Paul Smith via cfe-users cfe-users at lists.llvm.org
Tue Apr 23 12:06:56 PDT 2019


How can I get clang to stop caring about gch directories for
precompiled headers that were created by GCC?

Currently my main build uses GCC and it generates .gch directories:

  $ ls -1d foo_pch*
  foo_pch.h
  foo_pch.h.gch/

When I compile my code using GCC, it works fine:

  $ g++ ... -Winvalid-pch --include=foo_pch.h ...

But then if I try to use tools based on clang with exactly the same
arguments, it throws an error (with or without -Winvalid-pch):

  $ clang++ ... --include=foo_pch.h ...
  error: no suitable precompiled header file found in directory
      './foo_pch.h.gch'
  1 error generated.

Note I'm really not using clang++, I'm using a tool linked with libLLVM
which parses the code, but I get the same behavior there.

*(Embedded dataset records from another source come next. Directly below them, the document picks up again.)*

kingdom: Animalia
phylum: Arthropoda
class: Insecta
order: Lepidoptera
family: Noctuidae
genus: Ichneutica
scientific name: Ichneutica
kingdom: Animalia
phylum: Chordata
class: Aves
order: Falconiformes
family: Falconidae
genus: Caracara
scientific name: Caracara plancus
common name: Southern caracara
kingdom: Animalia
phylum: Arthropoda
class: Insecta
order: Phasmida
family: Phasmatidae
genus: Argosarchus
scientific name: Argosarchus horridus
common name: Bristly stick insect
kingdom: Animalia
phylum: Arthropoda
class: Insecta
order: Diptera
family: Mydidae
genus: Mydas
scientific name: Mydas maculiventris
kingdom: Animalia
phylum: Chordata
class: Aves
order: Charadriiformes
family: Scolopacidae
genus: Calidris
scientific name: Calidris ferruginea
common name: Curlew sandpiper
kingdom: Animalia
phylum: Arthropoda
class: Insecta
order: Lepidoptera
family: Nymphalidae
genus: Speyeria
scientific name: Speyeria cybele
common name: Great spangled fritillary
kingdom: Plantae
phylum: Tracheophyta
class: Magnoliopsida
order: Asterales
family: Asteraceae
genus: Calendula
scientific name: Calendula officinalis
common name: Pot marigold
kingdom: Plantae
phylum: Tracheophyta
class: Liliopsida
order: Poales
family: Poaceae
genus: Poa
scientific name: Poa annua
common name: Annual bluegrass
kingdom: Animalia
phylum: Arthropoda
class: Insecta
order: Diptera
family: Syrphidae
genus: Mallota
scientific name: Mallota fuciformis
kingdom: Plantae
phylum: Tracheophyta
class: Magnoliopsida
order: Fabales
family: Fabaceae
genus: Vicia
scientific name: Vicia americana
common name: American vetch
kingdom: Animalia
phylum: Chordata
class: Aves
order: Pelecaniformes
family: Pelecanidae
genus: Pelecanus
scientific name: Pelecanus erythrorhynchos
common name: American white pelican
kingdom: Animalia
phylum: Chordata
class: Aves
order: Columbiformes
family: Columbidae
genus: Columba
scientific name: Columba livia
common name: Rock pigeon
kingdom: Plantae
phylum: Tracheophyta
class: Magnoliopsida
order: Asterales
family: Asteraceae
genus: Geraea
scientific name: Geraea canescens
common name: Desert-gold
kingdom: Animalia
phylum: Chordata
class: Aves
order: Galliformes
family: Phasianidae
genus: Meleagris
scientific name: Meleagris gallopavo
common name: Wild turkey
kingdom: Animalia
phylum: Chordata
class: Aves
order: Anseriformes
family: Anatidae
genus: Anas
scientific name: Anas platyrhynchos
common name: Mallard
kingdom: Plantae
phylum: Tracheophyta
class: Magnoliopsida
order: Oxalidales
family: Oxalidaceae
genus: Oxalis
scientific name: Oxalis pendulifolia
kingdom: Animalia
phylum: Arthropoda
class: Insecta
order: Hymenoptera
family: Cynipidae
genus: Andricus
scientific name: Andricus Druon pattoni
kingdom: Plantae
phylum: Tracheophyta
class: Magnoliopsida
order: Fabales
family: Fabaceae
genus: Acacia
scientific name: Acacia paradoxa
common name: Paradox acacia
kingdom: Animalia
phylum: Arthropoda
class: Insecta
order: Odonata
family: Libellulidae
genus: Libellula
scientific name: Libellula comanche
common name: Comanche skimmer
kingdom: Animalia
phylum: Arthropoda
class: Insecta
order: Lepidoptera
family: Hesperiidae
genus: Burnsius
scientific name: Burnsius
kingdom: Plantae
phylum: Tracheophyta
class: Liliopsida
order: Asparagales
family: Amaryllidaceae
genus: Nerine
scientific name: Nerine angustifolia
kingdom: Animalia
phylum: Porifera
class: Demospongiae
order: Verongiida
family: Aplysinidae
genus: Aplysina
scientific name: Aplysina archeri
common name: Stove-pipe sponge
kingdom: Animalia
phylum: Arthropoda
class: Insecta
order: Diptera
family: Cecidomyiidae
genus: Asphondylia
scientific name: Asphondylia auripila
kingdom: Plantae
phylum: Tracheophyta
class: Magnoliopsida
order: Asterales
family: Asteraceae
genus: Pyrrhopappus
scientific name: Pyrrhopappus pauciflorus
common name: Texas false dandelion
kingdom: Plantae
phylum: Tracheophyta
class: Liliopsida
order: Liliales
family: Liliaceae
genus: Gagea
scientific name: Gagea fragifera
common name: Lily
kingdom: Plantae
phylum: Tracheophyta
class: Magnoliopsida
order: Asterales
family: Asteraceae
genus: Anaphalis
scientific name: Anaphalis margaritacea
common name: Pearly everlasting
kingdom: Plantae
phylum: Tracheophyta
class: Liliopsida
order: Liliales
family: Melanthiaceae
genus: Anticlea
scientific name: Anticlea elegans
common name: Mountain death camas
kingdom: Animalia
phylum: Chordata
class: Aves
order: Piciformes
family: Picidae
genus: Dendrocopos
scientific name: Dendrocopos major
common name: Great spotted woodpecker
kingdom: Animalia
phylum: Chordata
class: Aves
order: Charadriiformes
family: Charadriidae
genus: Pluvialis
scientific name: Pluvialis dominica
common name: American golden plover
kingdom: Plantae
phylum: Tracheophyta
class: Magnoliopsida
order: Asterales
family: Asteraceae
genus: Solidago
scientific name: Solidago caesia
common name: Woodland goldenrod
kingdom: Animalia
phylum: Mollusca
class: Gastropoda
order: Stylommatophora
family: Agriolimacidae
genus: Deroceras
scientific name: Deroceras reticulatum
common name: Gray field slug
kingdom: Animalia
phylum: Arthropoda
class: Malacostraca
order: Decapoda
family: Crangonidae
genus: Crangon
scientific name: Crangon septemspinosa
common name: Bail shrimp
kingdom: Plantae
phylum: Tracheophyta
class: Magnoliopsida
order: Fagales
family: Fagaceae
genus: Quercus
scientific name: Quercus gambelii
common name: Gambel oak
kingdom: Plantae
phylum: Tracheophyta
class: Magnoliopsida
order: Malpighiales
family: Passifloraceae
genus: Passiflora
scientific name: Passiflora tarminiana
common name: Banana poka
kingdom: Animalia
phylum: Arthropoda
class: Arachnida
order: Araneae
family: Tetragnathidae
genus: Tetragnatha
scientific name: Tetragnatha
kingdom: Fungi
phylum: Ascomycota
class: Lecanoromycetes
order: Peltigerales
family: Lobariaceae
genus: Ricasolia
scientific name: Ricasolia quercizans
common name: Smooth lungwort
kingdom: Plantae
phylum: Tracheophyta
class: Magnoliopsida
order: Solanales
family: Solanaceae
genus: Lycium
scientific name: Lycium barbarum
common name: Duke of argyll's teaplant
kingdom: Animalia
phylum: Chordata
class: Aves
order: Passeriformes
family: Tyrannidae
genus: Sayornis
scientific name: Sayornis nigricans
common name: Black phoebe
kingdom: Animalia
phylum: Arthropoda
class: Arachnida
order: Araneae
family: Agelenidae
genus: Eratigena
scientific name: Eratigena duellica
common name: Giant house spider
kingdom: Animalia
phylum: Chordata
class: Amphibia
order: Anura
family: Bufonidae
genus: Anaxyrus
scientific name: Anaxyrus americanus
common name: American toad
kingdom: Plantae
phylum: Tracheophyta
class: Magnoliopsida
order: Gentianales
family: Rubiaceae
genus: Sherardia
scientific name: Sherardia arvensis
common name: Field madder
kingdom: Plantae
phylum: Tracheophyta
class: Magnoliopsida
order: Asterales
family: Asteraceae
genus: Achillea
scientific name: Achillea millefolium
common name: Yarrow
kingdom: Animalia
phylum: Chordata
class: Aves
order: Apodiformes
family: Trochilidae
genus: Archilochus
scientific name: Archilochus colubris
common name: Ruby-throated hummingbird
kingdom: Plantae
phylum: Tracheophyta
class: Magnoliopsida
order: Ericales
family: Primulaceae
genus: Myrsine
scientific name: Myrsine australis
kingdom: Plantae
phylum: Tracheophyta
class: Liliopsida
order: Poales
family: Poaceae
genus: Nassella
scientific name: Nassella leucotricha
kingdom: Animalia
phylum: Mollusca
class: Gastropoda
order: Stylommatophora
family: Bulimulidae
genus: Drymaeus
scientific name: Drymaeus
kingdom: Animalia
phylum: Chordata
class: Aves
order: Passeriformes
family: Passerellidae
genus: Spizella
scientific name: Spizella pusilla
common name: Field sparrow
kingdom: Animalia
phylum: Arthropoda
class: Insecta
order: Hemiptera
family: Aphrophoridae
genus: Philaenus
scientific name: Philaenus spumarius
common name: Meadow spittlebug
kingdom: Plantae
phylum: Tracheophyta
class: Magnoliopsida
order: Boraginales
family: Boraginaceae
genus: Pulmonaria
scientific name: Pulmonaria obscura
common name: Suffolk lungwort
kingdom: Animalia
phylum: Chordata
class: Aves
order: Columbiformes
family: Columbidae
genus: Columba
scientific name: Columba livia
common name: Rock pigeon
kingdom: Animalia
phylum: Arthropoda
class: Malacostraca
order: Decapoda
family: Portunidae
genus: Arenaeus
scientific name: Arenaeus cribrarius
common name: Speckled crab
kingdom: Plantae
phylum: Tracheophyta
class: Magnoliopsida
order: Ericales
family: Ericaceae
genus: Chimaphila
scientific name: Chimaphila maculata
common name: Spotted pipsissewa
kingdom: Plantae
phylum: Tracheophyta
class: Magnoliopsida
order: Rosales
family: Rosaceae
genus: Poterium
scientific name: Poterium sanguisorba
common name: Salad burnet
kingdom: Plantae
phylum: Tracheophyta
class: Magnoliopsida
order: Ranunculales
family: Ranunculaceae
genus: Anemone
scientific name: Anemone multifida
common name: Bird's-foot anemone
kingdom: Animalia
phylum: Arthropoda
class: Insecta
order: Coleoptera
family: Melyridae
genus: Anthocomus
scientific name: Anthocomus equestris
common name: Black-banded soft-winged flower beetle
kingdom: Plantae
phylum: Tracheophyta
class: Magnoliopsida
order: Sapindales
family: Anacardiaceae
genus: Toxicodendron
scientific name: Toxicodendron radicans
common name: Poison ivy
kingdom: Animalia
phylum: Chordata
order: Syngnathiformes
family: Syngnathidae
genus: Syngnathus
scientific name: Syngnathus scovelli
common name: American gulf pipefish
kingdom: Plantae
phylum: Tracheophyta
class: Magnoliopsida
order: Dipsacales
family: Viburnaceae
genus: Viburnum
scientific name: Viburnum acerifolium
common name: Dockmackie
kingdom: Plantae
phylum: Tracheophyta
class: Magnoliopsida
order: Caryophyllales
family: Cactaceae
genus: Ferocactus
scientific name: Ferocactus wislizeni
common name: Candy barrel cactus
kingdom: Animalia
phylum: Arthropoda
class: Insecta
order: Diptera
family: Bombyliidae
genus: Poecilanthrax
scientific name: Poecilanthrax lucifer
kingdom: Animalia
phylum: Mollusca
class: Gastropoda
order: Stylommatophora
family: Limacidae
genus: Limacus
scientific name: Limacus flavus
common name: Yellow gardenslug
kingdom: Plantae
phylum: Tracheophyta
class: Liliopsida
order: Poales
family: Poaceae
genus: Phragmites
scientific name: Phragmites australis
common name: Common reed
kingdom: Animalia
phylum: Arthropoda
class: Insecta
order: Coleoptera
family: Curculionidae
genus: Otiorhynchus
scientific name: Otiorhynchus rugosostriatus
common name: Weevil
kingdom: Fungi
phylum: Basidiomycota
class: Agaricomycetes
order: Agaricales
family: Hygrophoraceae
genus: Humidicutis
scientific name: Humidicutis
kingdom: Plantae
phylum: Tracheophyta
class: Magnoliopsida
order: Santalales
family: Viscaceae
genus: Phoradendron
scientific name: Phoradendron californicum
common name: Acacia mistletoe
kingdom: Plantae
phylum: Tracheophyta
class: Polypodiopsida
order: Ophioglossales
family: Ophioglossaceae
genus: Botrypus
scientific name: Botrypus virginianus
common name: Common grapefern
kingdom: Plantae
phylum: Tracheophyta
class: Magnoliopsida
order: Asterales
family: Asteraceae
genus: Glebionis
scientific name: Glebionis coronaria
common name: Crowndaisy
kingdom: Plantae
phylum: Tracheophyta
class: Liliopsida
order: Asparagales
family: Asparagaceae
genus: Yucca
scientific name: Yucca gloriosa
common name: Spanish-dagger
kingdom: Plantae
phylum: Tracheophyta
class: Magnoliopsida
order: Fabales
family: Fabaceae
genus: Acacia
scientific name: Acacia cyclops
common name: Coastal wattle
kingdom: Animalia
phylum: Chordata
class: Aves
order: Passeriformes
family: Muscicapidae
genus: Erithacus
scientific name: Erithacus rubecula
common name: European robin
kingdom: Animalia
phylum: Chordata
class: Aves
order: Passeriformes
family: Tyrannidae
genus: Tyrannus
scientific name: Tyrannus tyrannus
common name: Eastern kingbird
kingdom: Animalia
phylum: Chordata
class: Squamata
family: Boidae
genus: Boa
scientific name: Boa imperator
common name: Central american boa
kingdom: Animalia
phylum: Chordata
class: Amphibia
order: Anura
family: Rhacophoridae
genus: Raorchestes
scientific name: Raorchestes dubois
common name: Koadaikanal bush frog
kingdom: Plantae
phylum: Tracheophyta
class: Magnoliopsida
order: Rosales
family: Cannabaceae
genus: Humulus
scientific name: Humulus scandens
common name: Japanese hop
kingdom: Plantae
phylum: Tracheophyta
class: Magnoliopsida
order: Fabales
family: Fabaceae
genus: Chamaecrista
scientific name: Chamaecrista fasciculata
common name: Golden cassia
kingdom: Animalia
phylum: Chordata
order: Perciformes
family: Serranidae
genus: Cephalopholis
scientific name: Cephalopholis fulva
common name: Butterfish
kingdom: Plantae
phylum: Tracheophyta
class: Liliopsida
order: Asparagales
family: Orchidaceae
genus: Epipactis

Using strace I can see clang first look for .pch then .pth (neither of
which exist, which is fine), and finally .gch.  Apparently clang cannot
parse the GCC-generated precompiled header file.  I don't care if clang
can't read those files, I just want it to include the .h file.

How can I tell clang to just ignore the GCC-specific precompiled
headers, or equivalently ignore precompiled headers altogether?  I
can't delete the gch directories because I need them for my build. I've
read through the clang docs and can't find any likely-looking options.

It's really frustrating when clang tries to appropriate GCC-specific
options and configurations when it's not actually compatible with them.
It makes modern multi-compiler development so unnecessarily difficult.

FWIW, I'm working with Clang 7.0.1 on GNU/Linux Ubuntu 18.04.